L-valine potently stimulates GLP-1 secretion in rodents via a mechanism involving intracellular metabolism, KATP channel closure, membrane depolarization, and VGCC activation. This suggests L-valine as a potential nutritional approach for GLP-1 modulation, although further human studies are needed to validate these findings and explore its effect on postprandial glucose control.
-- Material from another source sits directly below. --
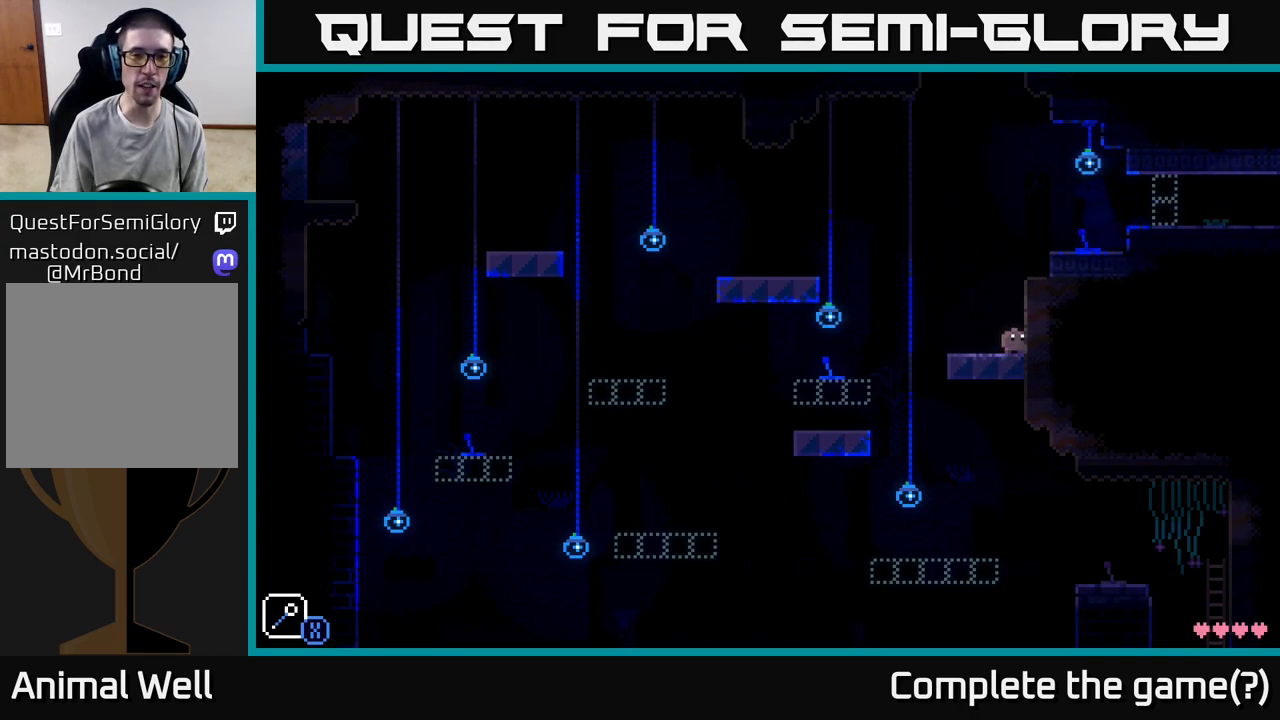
{"buttons": [], "left_stick": "center", "right_stick": "center", "events": []}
The study's limitations include the use of high L-valine concentrations (50 mM) in the perfused intestine, potentially higher than physiological levels after a meal. The second L-valine response was lower than the first in all experiments, possibly due to the short washout period causing receptor desensitization or saturation. The study only used male animals, potentially limiting the generalizability of the findings. The use of GLUTag cells, lacking physiological polarity, might have affected the amino acid sensing mechanisms. The total amino acid assay used to measure L-valine absorption may not provide completely accurate L-valine measurements.